→ STATED PROBLEM A
Rewrite the part of the listing that runs from the line holding "Page size: 1754x1241." through the end of the listing, inclusive, with "Identify" changed to "Locate" and nothing else altered. Return only those lines.

----- TEXT PROVIDED -----

# Epson powerlite home cinema 6100



## deacongreg (Jul 29, 2008)

Epson PowerLite Home Cinema 6100 Projector Reviewed

* May 11, 2009



Epson is undoubtedly one of the most prolific manufacturers of home entertainment projectors in today's marketplace. While many projection companies tend to release one new projector every year or so, Epson consistently introduces several models each year. The result is a product line that covers all the bases in terms of both features and pricing.

The new PowerLite Home Cinema 6100 falls in the middle of the line price-wise. This $1,999 3LCD projector is the least expensive 1080p model in Epson's roster, yet it boasts some specs that are better than those of the model it's intended to replace: the Home Cinema 1080, which I happen to own. The 6100 has a rated 1,800 lumens of light output in its high lamp mode and a quoted 18,000:1 dynamic contrast ratio, compared with 1,200 lumens and 12,000:1 for the Home Cinema 1080. It adds a second HDMI input (HDMI 1.3a), as well as a new auto iris, more picture adjustments and a more efficient 200-watt E-TORL lamp with a listed 4,000-hour life.

What you don't get in this mid-level model is the UltraBlack technology found in the higher-end Home Cinema 1080UB ($2,799) and the new 6500UB ($2,999). You also don't get the 6500UB's HQV video processor, 12-bit panel (the 6100 has a 10-bit panel) and 120Hz FineFrame mode. Despite these omissions, the 6100 is still a well-endowed entry-level LCD projector that represents an excellent value in the 1080p projection marketplace.

The Hookup
I've always liked the aesthetic of Epson projectors, but the company has decided to move away from the stylish curves and pearlescent finish that characterize older models like the Home Cinema 1080. The 6100 is much more utilitarian: it's bigger, with a boxy shape and a matte white cabinet with gray side panels. As with previous models, the 6100's top panel has manual lens-shift wheels, as well as power and source buttons and indicator lights for lamp life and temperature. Epson has moved the menu, escape and navigation buttons from the top to the side panel, and the buttons sport a gray finish that allows them to blend into the cabinet design. The back panel sports all of the inputs you'd want, including two HDMI, one component video, one VGA, one S-video and one composite video, as well as both RS-232 and 12-volt trigger ports. Epson has also redesigned the remote, foregoing the curvy, TiVo-like shape of older models for a more straightforward rectangular design. On the plus side, the remote still boasts the traits I most like to see: dedicated input buttons, full backlighting and a clean, logical button layout.

----- DATA SHOWN -----

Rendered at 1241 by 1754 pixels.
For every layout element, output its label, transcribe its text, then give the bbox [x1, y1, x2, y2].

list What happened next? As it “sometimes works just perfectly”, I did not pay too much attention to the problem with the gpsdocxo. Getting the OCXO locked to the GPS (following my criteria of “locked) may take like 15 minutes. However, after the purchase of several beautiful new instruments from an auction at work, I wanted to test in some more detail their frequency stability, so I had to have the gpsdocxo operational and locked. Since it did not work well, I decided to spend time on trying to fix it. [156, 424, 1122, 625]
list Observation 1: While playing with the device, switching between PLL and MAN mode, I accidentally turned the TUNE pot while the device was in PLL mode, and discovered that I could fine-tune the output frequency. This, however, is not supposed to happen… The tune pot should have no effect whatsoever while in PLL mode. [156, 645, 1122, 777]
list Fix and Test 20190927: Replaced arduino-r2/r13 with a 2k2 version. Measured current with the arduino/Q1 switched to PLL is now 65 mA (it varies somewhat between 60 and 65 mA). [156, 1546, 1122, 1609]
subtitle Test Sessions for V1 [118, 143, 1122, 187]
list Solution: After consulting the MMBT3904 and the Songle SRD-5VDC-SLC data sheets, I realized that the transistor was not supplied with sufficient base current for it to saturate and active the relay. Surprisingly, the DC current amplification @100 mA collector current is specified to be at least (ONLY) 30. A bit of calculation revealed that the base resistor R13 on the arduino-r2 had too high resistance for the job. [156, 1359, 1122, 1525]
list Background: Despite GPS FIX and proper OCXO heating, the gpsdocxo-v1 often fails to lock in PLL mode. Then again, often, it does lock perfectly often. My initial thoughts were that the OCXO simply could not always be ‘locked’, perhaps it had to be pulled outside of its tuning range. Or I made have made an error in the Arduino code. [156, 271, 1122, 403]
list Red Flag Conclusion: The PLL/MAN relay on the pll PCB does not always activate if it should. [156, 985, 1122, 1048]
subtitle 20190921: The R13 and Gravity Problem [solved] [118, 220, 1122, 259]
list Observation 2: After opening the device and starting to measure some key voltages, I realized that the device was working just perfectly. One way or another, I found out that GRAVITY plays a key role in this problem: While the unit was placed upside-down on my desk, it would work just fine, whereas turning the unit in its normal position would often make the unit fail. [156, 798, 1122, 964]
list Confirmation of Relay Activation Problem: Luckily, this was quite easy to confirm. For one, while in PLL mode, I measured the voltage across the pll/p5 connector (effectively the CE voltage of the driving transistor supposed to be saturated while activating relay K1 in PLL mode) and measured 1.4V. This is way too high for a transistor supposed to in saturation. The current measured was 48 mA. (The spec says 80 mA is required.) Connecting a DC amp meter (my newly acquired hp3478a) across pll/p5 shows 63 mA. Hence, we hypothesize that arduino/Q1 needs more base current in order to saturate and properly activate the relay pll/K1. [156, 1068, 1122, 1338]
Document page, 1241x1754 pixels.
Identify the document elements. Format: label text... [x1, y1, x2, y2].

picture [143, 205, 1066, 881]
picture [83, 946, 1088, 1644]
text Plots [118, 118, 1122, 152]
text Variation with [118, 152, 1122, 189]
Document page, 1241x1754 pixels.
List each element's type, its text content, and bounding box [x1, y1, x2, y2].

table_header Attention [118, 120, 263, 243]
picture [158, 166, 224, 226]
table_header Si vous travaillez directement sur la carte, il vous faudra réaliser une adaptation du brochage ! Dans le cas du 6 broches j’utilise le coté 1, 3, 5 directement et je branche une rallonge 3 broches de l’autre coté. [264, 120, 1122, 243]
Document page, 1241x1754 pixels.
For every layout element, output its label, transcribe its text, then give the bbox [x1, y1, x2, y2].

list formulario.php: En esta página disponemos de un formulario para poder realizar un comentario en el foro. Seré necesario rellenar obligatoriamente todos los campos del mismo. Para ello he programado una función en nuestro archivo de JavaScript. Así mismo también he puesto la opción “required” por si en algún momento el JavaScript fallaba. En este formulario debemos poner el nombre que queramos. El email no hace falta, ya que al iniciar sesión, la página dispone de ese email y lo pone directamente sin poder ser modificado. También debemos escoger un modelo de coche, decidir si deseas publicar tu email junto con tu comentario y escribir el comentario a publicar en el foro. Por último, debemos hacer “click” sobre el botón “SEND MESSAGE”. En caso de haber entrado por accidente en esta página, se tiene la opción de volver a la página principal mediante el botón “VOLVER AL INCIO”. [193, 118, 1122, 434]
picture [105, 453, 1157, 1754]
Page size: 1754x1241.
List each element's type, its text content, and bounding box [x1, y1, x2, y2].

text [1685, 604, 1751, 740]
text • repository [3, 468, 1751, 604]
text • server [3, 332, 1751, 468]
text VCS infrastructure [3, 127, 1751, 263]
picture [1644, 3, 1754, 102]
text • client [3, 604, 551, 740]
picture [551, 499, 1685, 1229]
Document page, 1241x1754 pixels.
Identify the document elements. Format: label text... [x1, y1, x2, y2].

-----

→ STATED PROBLEM B
According to the Epson projector review, what is the rated light output of the Home Cinema 6100 in its high lamp mode?

→ COMPLETE ANSWER A
Page size: 1754x1241.
List each element's type, its text content, and bounding box [x1, y1, x2, y2].

text [1685, 604, 1751, 740]
text • repository [3, 468, 1751, 604]
text • server [3, 332, 1751, 468]
text VCS infrastructure [3, 127, 1751, 263]
picture [1644, 3, 1754, 102]
text • client [3, 604, 551, 740]
picture [551, 499, 1685, 1229]
Document page, 1241x1754 pixels.
Locate the document elements. Format: label text... [x1, y1, x2, y2].

→ COMPLETE ANSWER B
1,800 lumens.